Invited back to explain himself – indeed, to apologise – on the following week’s show, Trevaskis instead argued that an Ireland which saw nothing wrong in the building of ornate churches but which regarded unmarried mothers as outcasts was not a Christian society. And so ended the television career of a Catholic, working-class student, who in later years joined the Anglican church before being fatally hit by a train in north Dublin in 1980.

But the year’s most famous controversy – and one that has gone into Late Late folklore as ‘The Bishop and the Nightie’ – came via a small item on the show in which Gay Byrne chatted to a number of couples about their relationships. Asked if she could remember the colour of her honeymoon nightdress, Mrs Fox from Terenure suggested that she mightn’t have been wearing any such garment.

This provoked laughter from the host and giggles from the studio audience.
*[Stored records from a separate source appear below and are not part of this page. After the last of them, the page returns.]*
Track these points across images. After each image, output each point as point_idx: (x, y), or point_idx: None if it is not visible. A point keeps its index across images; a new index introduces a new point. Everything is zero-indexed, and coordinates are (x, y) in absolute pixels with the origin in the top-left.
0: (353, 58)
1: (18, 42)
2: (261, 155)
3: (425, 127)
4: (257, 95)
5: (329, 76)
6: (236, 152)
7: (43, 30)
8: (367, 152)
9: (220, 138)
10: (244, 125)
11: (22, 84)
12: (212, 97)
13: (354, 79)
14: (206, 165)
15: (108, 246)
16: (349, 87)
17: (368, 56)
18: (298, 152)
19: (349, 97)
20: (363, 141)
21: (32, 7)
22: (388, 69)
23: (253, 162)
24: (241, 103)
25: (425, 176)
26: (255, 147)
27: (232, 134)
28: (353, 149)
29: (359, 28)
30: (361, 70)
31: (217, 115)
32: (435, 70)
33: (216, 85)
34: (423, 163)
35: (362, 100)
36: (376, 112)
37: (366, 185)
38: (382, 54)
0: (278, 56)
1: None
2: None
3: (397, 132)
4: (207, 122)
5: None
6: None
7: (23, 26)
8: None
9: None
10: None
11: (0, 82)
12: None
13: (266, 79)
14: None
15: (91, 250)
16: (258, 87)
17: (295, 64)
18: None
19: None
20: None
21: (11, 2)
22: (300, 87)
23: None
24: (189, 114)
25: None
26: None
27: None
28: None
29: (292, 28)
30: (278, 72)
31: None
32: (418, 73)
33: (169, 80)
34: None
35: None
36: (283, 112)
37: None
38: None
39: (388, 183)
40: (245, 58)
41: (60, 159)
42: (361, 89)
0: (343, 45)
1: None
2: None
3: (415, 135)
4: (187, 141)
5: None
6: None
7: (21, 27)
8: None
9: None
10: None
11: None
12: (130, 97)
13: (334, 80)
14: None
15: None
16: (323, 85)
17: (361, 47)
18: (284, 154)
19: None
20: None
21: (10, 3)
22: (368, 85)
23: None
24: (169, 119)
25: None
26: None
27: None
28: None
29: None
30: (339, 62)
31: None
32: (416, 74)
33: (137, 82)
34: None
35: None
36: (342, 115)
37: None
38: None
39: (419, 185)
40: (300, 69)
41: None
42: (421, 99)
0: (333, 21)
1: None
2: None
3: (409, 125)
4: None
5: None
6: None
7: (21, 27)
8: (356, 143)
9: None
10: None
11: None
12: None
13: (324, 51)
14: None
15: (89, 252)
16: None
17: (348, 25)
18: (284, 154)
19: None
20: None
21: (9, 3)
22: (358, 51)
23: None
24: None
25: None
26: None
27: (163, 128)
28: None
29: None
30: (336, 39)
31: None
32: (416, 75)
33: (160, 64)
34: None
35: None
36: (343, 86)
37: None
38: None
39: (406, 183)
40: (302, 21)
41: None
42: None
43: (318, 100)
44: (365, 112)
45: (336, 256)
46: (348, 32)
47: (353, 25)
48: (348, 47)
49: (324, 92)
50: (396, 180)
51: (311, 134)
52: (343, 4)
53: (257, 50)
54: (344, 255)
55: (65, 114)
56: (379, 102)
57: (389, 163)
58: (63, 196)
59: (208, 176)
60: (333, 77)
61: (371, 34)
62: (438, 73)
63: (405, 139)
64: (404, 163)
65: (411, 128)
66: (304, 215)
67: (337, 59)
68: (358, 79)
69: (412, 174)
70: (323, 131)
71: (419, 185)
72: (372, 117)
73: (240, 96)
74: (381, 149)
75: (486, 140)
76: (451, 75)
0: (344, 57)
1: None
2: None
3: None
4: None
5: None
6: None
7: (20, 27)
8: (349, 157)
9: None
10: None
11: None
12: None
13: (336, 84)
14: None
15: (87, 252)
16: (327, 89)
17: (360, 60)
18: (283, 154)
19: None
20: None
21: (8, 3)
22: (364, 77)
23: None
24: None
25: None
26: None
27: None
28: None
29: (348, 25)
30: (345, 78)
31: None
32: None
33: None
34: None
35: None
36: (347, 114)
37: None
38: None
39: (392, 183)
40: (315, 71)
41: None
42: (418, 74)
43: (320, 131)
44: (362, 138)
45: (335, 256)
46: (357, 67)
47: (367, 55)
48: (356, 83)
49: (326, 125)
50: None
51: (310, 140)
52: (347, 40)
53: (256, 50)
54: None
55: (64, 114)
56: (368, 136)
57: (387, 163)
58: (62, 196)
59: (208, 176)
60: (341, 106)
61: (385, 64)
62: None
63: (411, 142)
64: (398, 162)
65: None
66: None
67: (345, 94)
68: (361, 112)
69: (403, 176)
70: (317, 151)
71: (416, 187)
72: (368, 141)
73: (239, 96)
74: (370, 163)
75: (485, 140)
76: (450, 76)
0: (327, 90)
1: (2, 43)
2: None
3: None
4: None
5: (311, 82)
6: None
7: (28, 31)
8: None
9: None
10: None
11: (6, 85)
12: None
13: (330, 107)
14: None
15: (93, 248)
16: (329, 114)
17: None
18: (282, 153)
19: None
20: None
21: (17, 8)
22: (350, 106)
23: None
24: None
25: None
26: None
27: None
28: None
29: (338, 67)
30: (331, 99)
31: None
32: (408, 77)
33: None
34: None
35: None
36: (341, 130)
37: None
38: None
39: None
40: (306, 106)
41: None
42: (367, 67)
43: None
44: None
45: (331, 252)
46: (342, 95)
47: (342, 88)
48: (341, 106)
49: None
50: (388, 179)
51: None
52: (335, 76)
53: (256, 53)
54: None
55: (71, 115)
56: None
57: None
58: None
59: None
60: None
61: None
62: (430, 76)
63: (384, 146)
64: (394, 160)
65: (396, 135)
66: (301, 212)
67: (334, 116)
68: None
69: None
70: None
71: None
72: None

However, the Bishop of Galway didn’t see the funny side of it, denouncing the show as immoral and its presenter as a purveyor of “filth.” Nor was he the only unamused cleric – the Bishop of Clonfert sending a telegram to RTE declaring that he was “disgusted with disgraceful performance.” Meanwhile, Loughrea Town Council described the show as “a dirty programme that should be abolished altogether.” Cowed by all these moral worthies, RTE capitulated with an apology.

In subsequent decades there would be other Late Late controversies – involving contraceptive trains, lesbian nuns, drunken psychoanalysts, Gerry Adams, Annie Murphy, Padraig Flynn – but none that had the impact occasioned by Brian Trevaskis, the Bishop of Galway and what women wear or don’t wear in their marital bed.

Ireland was changing, its people were no longer content to pay blind obeisance to the old social, sexual or religious verities and in the Late late Show they had discovered an open forum, unmediated by anyone other than its host, for their sceptical questioning and their burgeoning dissent from received official diktats, whether clerical or political. No wonder De Valera had been so afraid.